Your objective:
Begin at the line that contains "vfov_deg: 2.7" and repeat every line from there to the end of the records below, inclusive, without adding any other line.

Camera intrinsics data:
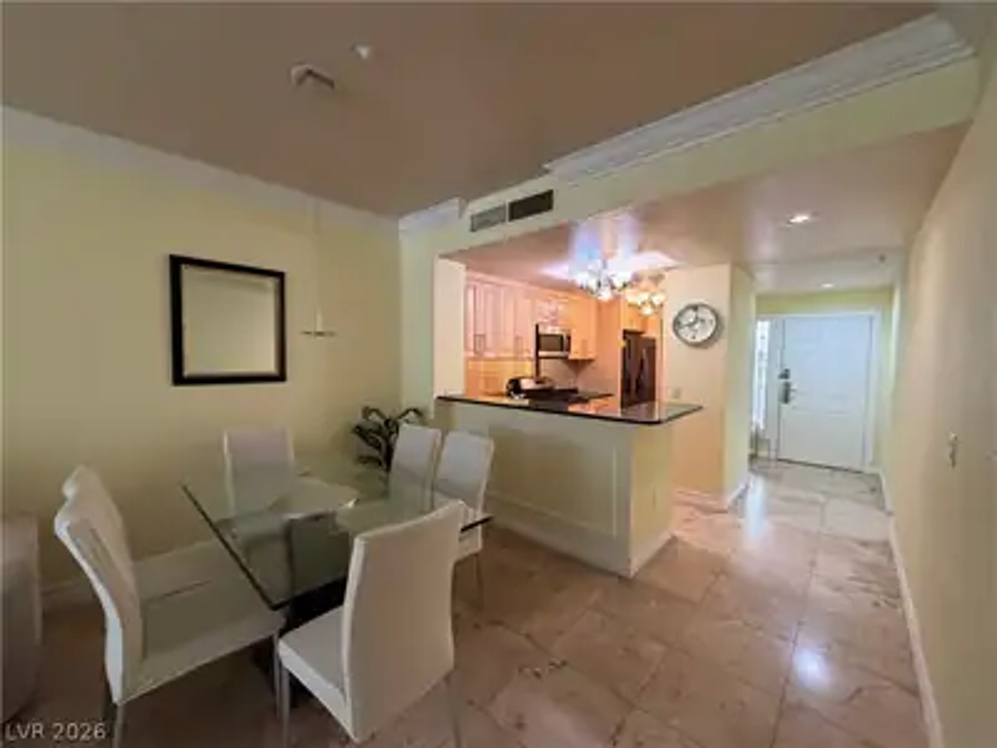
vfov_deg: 85.7
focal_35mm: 14
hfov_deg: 102.1
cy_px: 374
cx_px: 498
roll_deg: -0.5
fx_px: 403
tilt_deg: -2.9
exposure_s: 1/60
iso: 320
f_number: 2.2
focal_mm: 2.22
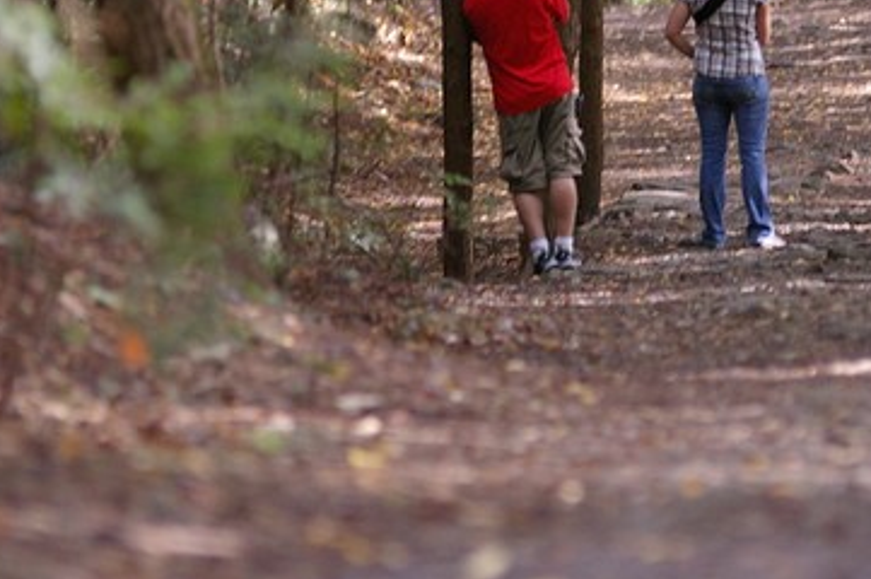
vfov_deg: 2.7
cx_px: 524
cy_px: 69
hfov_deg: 4.1
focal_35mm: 499
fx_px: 12062
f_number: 2.8
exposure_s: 1/90
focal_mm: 150
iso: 800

Response:
vfov_deg: 2.7
cx_px: 524
cy_px: 69
hfov_deg: 4.1
focal_35mm: 499
fx_px: 12062
f_number: 2.8
exposure_s: 1/90
focal_mm: 150
iso: 800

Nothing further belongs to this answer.